> [EXERCISE TEXT]:
------------------------------
The first Local Government Pension Scheme climate risk reports will be completed by December 2024, with which administering authorities will set out their strategies and metrics for managing climate-related risks and opportunities, according to a new government consultation.

The regulations will apply to all LGPS authorities in England and Wales and come into force by April 2023, covering a first reporting period of 2023-24, the consultation by the Department for Levelling Up, Housing and Communities stated.

“The primary purpose of LGPS investments is to meet the scheme’s long-term pension liabilities by balancing risk and return appropriately,” it said. 

“However, the LGPS’s scale and market power give it an opportunity to drive change through the investment chain through asset managers to investee companies.”

We are wary of making the content of the climate risk report mandatory

Philip Pearson, Hymans Robertson

The consultation, published on September 1, will run for 12 weeks to November 24 2022.

The LGPS Scheme Advisory Board pressed two government ministers in August for a timetable for these reforms amid fears that ministerial upheaval could lead to delays in pensions policy areas.

Private sector scheme requirements are starting point

In 2020, the government announced that disclosures in line with recommendations made by the Task Force on Climate-related Financial Disclosures in 2017 would be compulsory across the UK economy by 2025.

The government closed its consultation on improving climate reporting by occupational schemes in July 2021. “Come 2023, the vast majority of assets will be invested with pension scheme trustees, asset managers and insurers who are disclosing climate-related financial risks and opportunities” in line with TCFD, pensions minister Guy Opperman said at the time.

“The government’s view is that the requirements for the LGPS should set as high a standard as for private schemes,” the DLUHC said in its consultation.
------------------------------
> [STORED DATA]:
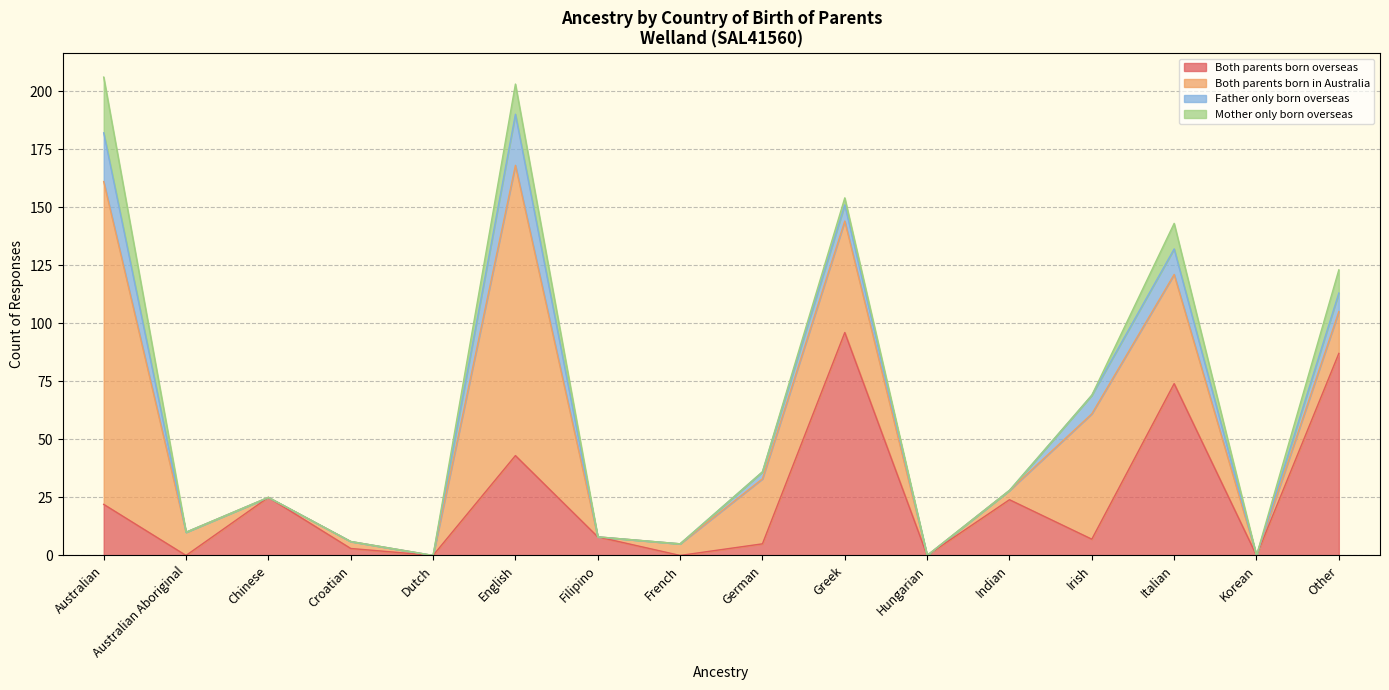

What is the sum of the Both parents born overseas values at English and Dutch?

43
------------------------------
Reproduce, word for word, the passage of the article on Local Government Pension Scheme climate reporting between "We are wary" and "pensions policy areas.", inclusive.

> [EXERCISE SOLUTION]:
We are wary of making the content of the climate risk report mandatory

Philip Pearson, Hymans Robertson

The consultation, published on September 1, will run for 12 weeks to November 24 2022.

The LGPS Scheme Advisory Board pressed two government ministers in August for a timetable for these reforms amid fears that ministerial upheaval could lead to delays in pensions policy areas.